For Frye and O’Donnell, they’ve now had a year to integrate themselves into the IndyCar paddock after coming from NASCAR and Ford/Lincoln respectively. Whereas last winter they were new hires, this offseason they and the rest of the marketing/partner staff have a task to carry the message, and develop a strategy that will keep more of the perpetually negative voices at bay and sell what IndyCar has.

What does IndyCar have? On a year when some motorsports properties TV ratings have gone down, IndyCar’s went up on both of its television partners (F1 has too this year on NBCSN). Even despite the drop-off in oval races, IndyCar still features the most diverse schedule in racing. While NASCAR Sprint Cup posted 13 different winners in 26 regular season races, IndyCar trotted out 11 in 18, and that didn’t include names like Andretti, Rahal, Wilson and Briscoe. It has killer fan access that most professional sports don’t opt to utilize. It has a title sponsor in Verizon who advertises heavily in two major sports – IndyCar, and the National Football League.

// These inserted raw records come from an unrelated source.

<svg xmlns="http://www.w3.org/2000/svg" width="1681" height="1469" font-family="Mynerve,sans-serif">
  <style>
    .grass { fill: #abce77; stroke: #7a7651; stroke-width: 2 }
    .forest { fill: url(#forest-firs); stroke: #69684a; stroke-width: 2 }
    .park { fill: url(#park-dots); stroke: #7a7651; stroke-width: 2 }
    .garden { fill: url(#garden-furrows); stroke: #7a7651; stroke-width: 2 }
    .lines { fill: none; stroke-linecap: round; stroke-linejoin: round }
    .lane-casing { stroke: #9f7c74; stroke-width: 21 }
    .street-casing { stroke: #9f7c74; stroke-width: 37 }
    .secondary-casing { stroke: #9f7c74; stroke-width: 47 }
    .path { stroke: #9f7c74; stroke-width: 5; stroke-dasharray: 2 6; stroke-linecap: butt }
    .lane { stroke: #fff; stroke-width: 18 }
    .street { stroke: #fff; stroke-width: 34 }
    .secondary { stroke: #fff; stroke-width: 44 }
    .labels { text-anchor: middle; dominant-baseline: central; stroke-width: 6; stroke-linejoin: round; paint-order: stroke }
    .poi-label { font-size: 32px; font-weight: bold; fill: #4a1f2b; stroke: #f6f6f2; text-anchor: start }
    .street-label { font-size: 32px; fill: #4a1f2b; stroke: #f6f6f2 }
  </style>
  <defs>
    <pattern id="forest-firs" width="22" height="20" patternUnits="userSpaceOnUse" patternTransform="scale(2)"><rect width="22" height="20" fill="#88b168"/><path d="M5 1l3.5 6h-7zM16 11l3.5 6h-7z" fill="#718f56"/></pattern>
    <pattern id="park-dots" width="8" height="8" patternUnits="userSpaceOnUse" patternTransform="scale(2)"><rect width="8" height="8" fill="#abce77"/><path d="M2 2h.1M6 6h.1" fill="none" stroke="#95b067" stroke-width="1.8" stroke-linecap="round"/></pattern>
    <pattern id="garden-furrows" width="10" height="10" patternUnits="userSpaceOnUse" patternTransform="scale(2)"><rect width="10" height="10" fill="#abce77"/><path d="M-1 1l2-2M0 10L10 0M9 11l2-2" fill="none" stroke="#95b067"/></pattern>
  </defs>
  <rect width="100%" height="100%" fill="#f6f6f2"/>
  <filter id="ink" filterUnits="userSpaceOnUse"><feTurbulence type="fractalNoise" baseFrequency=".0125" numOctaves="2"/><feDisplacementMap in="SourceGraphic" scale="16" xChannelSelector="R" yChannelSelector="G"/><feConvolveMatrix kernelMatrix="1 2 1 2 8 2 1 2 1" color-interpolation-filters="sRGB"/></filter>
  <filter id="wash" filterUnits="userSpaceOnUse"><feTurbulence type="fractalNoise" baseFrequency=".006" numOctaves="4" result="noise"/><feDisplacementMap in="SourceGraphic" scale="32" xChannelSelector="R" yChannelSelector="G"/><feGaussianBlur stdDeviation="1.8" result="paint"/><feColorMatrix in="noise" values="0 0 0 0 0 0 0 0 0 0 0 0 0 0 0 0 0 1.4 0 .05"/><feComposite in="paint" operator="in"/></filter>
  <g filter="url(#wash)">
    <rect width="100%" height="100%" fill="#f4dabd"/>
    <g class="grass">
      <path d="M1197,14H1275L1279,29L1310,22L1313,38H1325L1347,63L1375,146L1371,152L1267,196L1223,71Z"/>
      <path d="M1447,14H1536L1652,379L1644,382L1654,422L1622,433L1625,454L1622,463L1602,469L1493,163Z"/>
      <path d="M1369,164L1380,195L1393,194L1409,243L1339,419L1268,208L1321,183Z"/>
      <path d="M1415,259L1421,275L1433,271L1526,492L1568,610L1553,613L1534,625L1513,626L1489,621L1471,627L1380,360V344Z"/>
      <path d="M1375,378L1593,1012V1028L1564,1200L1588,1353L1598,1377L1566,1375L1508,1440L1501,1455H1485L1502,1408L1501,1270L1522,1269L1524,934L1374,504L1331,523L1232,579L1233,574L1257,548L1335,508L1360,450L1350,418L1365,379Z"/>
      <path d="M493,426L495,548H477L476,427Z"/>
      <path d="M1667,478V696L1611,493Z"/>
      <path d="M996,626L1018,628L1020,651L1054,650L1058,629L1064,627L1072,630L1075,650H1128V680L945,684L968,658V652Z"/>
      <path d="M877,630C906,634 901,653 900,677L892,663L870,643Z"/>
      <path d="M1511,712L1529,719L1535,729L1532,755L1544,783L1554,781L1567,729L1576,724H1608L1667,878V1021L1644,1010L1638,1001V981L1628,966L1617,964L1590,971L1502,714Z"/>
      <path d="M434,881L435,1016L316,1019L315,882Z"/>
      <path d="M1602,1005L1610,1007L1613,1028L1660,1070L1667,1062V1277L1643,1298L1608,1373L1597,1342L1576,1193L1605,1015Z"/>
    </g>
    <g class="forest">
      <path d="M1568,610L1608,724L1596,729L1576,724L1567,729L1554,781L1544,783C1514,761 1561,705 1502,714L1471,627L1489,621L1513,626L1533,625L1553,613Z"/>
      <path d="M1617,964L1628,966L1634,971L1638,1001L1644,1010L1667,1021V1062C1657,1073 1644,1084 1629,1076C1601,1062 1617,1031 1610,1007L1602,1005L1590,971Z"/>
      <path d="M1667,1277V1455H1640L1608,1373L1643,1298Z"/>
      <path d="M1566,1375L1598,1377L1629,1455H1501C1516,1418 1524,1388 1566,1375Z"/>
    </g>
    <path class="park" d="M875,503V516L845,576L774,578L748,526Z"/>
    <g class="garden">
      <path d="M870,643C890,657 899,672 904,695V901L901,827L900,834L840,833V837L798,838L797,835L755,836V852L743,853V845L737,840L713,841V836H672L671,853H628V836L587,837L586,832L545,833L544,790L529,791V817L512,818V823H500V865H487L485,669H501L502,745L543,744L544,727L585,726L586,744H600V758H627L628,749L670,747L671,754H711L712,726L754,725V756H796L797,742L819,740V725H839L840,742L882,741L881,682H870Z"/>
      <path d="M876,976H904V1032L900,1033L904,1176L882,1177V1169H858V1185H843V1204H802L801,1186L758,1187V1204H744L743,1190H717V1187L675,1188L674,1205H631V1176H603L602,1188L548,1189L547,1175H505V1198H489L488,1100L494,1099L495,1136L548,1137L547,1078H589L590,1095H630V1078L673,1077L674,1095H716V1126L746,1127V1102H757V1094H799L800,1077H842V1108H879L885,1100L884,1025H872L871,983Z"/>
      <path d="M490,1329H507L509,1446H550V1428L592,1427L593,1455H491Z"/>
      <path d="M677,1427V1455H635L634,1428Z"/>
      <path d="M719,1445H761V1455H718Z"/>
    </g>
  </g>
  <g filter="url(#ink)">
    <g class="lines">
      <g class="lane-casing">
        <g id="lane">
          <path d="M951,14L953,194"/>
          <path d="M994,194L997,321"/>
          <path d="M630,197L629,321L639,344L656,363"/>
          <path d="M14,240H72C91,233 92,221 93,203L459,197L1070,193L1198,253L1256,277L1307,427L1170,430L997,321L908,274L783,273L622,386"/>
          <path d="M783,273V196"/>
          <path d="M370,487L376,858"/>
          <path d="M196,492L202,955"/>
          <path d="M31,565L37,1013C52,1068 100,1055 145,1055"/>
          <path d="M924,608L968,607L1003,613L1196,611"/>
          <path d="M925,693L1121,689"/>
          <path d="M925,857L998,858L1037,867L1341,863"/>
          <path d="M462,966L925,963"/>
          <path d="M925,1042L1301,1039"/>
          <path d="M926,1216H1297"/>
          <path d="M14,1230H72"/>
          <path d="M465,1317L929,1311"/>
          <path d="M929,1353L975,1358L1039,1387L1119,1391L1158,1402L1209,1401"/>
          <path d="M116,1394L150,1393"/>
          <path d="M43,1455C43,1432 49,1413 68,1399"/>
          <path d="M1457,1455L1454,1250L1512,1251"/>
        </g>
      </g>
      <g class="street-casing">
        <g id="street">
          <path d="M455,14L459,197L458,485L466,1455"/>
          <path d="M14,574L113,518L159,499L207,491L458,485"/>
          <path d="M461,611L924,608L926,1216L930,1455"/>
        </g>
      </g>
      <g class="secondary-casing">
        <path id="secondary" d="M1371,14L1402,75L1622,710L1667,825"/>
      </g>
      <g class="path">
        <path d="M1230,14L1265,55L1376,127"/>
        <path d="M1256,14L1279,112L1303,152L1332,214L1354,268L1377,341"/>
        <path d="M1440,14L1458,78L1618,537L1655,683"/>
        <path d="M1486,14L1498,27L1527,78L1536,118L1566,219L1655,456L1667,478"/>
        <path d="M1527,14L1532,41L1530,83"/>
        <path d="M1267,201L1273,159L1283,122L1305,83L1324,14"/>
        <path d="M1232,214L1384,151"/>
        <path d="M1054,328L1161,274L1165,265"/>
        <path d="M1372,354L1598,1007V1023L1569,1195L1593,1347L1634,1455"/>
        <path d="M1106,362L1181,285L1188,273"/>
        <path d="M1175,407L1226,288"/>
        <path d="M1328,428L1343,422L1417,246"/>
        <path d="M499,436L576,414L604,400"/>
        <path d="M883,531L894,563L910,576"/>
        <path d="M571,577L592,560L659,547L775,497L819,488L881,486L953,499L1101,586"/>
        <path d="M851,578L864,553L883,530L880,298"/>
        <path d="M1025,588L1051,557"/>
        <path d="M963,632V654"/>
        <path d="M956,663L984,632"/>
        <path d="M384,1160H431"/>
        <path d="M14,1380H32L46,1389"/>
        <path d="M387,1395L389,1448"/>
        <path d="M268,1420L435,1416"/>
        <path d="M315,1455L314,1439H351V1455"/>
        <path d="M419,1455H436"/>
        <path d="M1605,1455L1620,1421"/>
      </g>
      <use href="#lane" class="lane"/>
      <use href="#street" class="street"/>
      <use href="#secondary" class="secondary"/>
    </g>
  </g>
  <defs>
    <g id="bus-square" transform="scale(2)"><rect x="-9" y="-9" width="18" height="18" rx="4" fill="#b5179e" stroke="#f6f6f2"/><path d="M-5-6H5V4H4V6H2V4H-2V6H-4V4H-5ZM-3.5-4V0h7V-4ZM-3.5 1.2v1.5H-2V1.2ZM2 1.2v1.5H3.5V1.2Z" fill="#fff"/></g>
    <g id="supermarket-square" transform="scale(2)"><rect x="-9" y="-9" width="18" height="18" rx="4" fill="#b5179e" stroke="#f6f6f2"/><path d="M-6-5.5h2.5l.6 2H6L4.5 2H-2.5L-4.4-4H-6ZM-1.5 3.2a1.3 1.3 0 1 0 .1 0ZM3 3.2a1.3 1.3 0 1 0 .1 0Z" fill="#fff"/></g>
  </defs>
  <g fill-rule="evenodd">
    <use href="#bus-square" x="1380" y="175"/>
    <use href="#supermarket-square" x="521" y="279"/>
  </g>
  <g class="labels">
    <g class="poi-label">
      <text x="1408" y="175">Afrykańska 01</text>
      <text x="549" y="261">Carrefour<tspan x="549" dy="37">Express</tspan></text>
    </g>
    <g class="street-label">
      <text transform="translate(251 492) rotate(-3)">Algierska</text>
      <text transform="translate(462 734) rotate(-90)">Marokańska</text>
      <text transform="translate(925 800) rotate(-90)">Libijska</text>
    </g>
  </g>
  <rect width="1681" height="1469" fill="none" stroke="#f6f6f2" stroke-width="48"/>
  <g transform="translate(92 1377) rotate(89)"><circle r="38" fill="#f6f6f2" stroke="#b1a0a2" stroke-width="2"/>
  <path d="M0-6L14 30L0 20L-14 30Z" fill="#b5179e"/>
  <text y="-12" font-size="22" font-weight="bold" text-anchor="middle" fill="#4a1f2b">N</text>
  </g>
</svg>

The Verizon element is another big positive for the series to exploit this winter. While the NFL’s reputation is on the verge of taking a massive hit due to the Ray Rice news and subsequent fallout regarding the league and the commissioner’s office, IndyCar can advertise its cleaner message, its speed as the fastest closed course racing series in North America, and its cleaner character.

There’s plenty of things IndyCar will have in the news this winter. The best news would come if IndyCar, as a whole, can keep the news positive instead of allowing the voices of discontent to swallow the conversation.